28 pin interface back to the logic board.   I don't know how the pins are used or even if they are all used.   28 pins for the external floppy, which uses essentially the same interface board.    44 pins or some such on the internal connector.   Whatever an IDE hard drive + power connectors would use.

Also, that 28 pin external cable/interface is used both for the external floppy and the external SCSI adapter (one or the other).   Both boards have an 85C30 at the input end, facing that 28 pin connector.    The SCSI adapter pretty much just has a 53C80, and a GAL in addition to the 85C30.  I can't remember if it also has a flash.   I should check my notes at home.

I've always assumed that the ROM is there as a simple logic translation device.    If I  have an input of 12 give me an output of 4F.    That kind of thing.   Again, would need to create a schematic for more information.

Yep, no pictures on line that I've ever seen.  Next time I did one out I'll take some photos.   I wish I still had a scanner.   Scans of circuit boards on a flatbed have always turned out better than my photography efforts, even when I remember to put the camera in Macro mode.

 

trag

Well-known member
The Outbound only uses Plus ROMs, not an actual Plus motherboard, correct? I can't find any pictures of its innards, is it possible that the 85C30 *is* actually the comm port controller, they just punted it over to a peripheral controller board that also has the floppy controller on it?


Correct.  The Outbound has it's own circuitry.  Not a Plug logic board in there.   Also, one could use either Plus or SE ROMs.  

 

Gorgonops

Moderator
Staff member
The SCSI adapter pretty much just has a 53C80, and a GAL in addition to the 85C30.  I can't remember if it also has a flash.   I should check my notes at home.
Weird. I'd love to know exactly what lines are defined on the interface cable. It seems like weird overkill to use 85C30s as a serial data pump instead of just using an 8-bit bus over such a short cabling distance, especially when they're using a 28 pin connector.

I've always assumed that the ROM is there as a simple logic translation device.    If I  have an input of 12 give me an output of 4F.    That kind of thing.   Again, would need to create a schematic for more information. 
Another thing it could be doing is handling the GCR translation table in hardware for 800k disks, although you definitely don't need a 64k ROM for that and that would also be a weird overkill considering the normal Mac floppy driver for a Plus/SE/whatever does that in software. (The IWM really isn't much more than a glorified UART.) If they are using the 85C30 as a data pump maybe they could be using a weird little state machine in the GAL to clock in the necessary programming register contents on reset?

But, yeah, it could strictly be acting like a PLA. A ROM that big plus a cleverly programmed GAL could do any number of things, pretty much up to and including acting like a simple MCU.

 

Gorgonops

Moderator
Staff member
Using AEHD+ you can not boot from a 1.44 disk on a older non-FDHD mac.
And that settles that.

I also have a couple of floppyEmu's, and I disagree with the title of this thread, the fact that older Mac's do not support MFM disks is not a "problem" with the floppyEmu.
Ironically it looks like the OP never came back to explain further what his problem really was. I wonder if he was just trying to use diskcopy 6 images instead of 4.2 or RAW. (Or something similar.)

 

Gorgonops

Moderator
Staff member
I guess the one other thing I'd throw out there: are you absolutely certain that was the chip model number? Realistically all the confusion would evaporate if it was actually, I dunno, something like a Z8 family MCU with a similar part number.

 

trag

Well-known member
 you definitely don't need a 64k ROM for that and that would also be a weird overkill considering the normal Mac floppy driver for a Plus/SE/whatever does that in software.]


Remember, it's 64 Kbits.    While probably still overkill, it may have been the smallest thing economically available at the time.

And yes, definitely the SCC chip.   85C3008 specifically, IIRC.

-------------------------

PROMPT 1: According to the forum thread, which chip sits at the input end of both boards, facing the 28 pin connector?
PROMPT 2: In the forum thread, update the part starting with "Yep, no pictures" and going on through "controller on it?" so that "scanner" becomes "document scanner".
PROMPT 3: Translate this sentence from the forum thread into Spanish: "Scans of circuit boards on a flatbed have always turned out better than my photography efforts, even when I remember to put the camera in Macro mode."

-------------------------

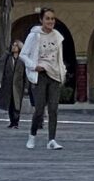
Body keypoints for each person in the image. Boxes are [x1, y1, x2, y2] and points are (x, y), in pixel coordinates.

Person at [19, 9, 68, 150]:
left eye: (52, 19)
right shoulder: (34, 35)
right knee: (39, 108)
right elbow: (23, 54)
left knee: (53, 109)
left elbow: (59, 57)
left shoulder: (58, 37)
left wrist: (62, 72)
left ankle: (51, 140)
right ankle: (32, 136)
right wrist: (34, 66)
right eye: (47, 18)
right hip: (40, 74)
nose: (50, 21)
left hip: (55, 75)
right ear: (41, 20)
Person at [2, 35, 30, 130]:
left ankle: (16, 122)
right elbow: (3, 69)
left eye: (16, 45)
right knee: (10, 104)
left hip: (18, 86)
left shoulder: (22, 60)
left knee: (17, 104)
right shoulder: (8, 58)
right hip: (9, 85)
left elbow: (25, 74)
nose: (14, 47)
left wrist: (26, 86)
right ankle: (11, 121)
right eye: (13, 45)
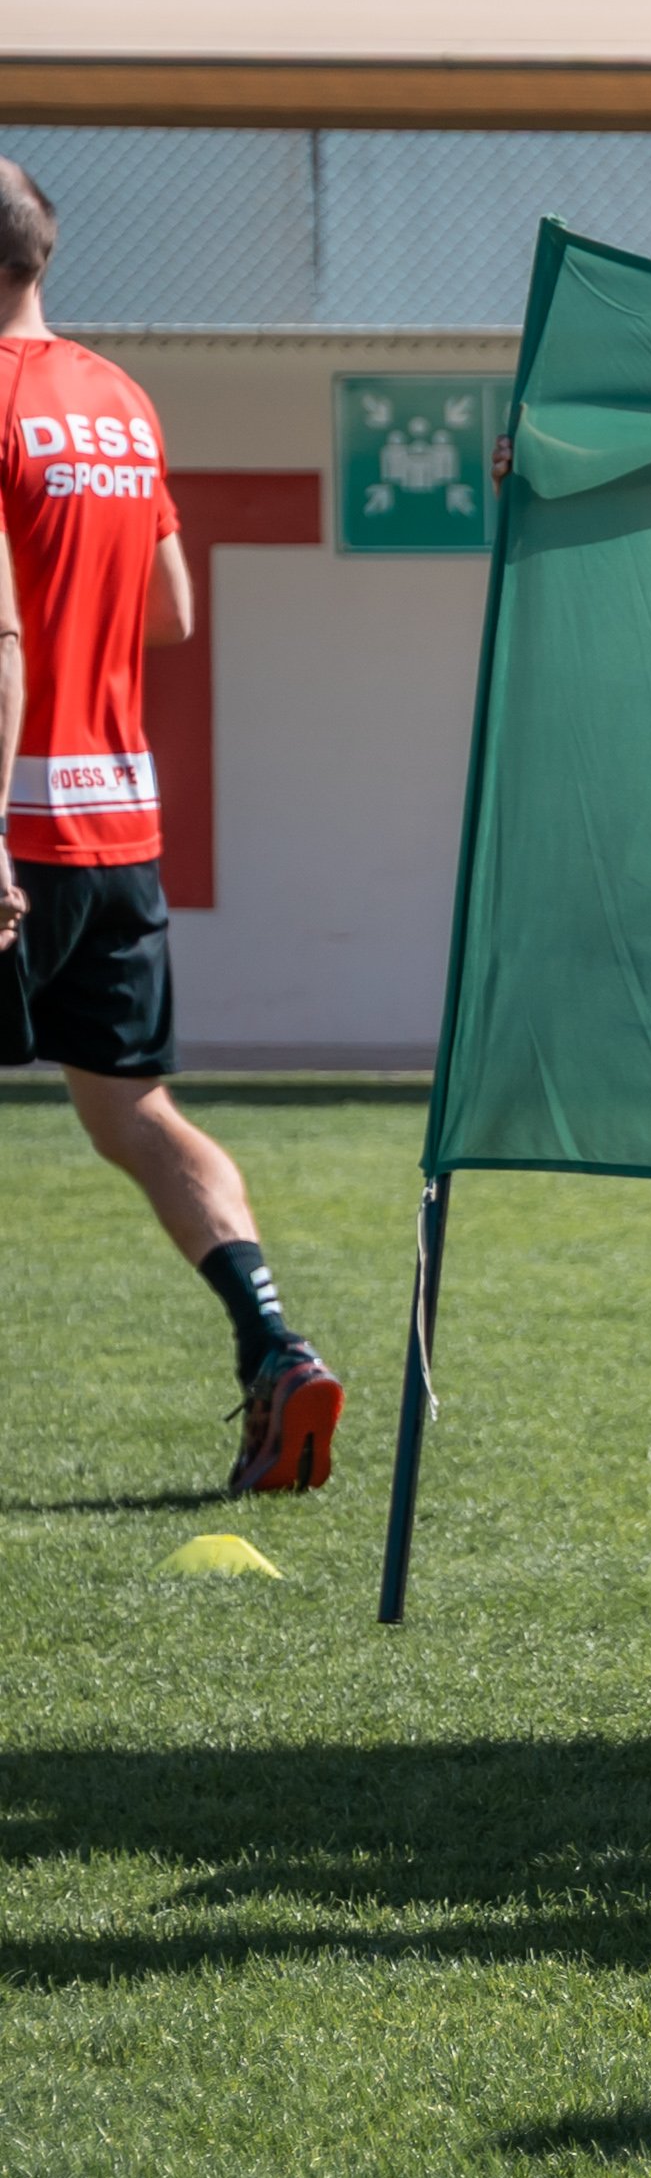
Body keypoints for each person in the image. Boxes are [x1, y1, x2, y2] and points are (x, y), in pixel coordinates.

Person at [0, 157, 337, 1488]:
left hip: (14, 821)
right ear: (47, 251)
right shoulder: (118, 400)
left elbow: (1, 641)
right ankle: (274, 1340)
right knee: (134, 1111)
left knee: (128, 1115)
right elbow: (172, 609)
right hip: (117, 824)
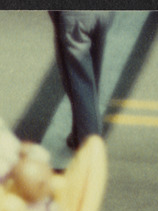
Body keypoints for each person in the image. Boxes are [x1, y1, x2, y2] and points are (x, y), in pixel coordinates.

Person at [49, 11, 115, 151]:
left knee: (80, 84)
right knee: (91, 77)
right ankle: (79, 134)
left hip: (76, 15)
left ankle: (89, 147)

-------------------------

RESPONSE AREA 1: An 85C30.

RESPONSE AREA 2:
Yep, no pictures on line that I've ever seen.  Next time I did one out I'll take some photos.   I wish I still had a document scanner.   Scans of circuit boards on a flatbed have always turned out better than my photography efforts, even when I remember to put the camera in Macro mode.

 

trag

Well-known member
The Outbound only uses Plus ROMs, not an actual Plus motherboard, correct? I can't find any pictures of its innards, is it possible that the 85C30 *is* actually the comm port controller, they just punted it over to a peripheral controller board that also has the floppy controller on it?

RESPONSE AREA 3: Los escaneos de placas de circuito en un escáner plano siempre han salido mejor que mis intentos de fotografía, incluso cuando me acuerdo de poner la cámara en modo macro.